* Exercise prompt
Will you retype each line of the records below word for word, keeping the same line breaks?
#####
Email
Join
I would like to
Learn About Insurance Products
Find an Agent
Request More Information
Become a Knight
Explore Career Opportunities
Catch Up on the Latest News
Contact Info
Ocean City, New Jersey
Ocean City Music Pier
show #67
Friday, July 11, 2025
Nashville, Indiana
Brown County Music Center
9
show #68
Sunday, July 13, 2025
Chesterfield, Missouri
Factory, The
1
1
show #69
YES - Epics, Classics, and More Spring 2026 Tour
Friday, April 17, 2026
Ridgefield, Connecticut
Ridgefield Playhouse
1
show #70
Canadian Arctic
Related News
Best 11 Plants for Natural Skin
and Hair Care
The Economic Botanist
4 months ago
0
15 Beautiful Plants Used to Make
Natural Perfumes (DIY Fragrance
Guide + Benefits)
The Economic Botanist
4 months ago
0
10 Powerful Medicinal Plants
#####
* Task output
Email
Join
I would like to
Learn About Insurance Products
Find an Agent
Request More Information
Become a Knight
Explore Career Opportunities
Catch Up on the Latest News
Contact Info
Ocean City, New Jersey
Ocean City Music Pier
show #67
Friday, July 11, 2025
Nashville, Indiana
Brown County Music Center
9
show #68
Sunday, July 13, 2025
Chesterfield, Missouri
Factory, The
1
1
show #69
YES - Epics, Classics, and More Spring 2026 Tour
Friday, April 17, 2026
Ridgefield, Connecticut
Ridgefield Playhouse
1
show #70
Canadian Arctic
Related News
Best 11 Plants for Natural Skin
and Hair Care
The Economic Botanist
4 months ago
0
15 Beautiful Plants Used to Make
Natural Perfumes (DIY Fragrance
Guide + Benefits)
The Economic Botanist
4 months ago
0
10 Powerful Medicinal Plants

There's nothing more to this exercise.